- [Assignment] Print out every line of the listing below without alteration.

- [Data for review]

=====

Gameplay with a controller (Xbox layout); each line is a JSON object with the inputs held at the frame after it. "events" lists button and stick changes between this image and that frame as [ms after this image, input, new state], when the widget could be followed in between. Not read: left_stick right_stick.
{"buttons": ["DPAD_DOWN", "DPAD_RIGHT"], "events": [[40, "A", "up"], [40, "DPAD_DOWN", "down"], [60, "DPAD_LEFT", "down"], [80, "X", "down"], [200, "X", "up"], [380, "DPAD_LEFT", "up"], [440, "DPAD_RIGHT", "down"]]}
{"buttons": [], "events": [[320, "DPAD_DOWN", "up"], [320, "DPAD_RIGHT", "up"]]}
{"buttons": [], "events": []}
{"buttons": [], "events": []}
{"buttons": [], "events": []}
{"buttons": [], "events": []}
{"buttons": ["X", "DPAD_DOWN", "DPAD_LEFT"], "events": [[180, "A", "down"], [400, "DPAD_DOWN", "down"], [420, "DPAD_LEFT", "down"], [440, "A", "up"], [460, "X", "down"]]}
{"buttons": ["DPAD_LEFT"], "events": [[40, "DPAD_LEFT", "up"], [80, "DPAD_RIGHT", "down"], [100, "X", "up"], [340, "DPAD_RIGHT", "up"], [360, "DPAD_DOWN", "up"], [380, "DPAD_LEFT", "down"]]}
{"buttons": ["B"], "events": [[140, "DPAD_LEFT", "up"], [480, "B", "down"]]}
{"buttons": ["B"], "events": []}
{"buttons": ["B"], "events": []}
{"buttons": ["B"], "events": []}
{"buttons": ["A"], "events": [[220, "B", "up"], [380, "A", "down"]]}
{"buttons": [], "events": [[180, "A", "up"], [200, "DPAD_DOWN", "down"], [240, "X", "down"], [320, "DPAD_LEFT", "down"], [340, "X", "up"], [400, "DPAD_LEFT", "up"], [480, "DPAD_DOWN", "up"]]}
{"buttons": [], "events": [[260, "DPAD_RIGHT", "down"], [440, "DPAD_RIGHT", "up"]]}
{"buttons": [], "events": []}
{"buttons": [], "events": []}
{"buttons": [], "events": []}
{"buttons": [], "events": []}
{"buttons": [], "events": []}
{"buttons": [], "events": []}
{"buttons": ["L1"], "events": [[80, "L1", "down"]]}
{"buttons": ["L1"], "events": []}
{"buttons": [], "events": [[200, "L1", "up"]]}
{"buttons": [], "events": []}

=====

- [Exercise result]
Gameplay with a controller (Xbox layout); each line is a JSON object with the inputs held at the frame after it. "events" lists button and stick changes between this image and that frame as [ms after this image, input, new state], when the widget could be followed in between. Not read: left_stick right_stick.
{"buttons": ["DPAD_DOWN", "DPAD_RIGHT"], "events": [[40, "A", "up"], [40, "DPAD_DOWN", "down"], [60, "DPAD_LEFT", "down"], [80, "X", "down"], [200, "X", "up"], [380, "DPAD_LEFT", "up"], [440, "DPAD_RIGHT", "down"]]}
{"buttons": [], "events": [[320, "DPAD_DOWN", "up"], [320, "DPAD_RIGHT", "up"]]}
{"buttons": [], "events": []}
{"buttons": [], "events": []}
{"buttons": [], "events": []}
{"buttons": [], "events": []}
{"buttons": ["X", "DPAD_DOWN", "DPAD_LEFT"], "events": [[180, "A", "down"], [400, "DPAD_DOWN", "down"], [420, "DPAD_LEFT", "down"], [440, "A", "up"], [460, "X", "down"]]}
{"buttons": ["DPAD_LEFT"], "events": [[40, "DPAD_LEFT", "up"], [80, "DPAD_RIGHT", "down"], [100, "X", "up"], [340, "DPAD_RIGHT", "up"], [360, "DPAD_DOWN", "up"], [380, "DPAD_LEFT", "down"]]}
{"buttons": ["B"], "events": [[140, "DPAD_LEFT", "up"], [480, "B", "down"]]}
{"buttons": ["B"], "events": []}
{"buttons": ["B"], "events": []}
{"buttons": ["B"], "events": []}
{"buttons": ["A"], "events": [[220, "B", "up"], [380, "A", "down"]]}
{"buttons": [], "events": [[180, "A", "up"], [200, "DPAD_DOWN", "down"], [240, "X", "down"], [320, "DPAD_LEFT", "down"], [340, "X", "up"], [400, "DPAD_LEFT", "up"], [480, "DPAD_DOWN", "up"]]}
{"buttons": [], "events": [[260, "DPAD_RIGHT", "down"], [440, "DPAD_RIGHT", "up"]]}
{"buttons": [], "events": []}
{"buttons": [], "events": []}
{"buttons": [], "events": []}
{"buttons": [], "events": []}
{"buttons": [], "events": []}
{"buttons": [], "events": []}
{"buttons": ["L1"], "events": [[80, "L1", "down"]]}
{"buttons": ["L1"], "events": []}
{"buttons": [], "events": [[200, "L1", "up"]]}
{"buttons": [], "events": []}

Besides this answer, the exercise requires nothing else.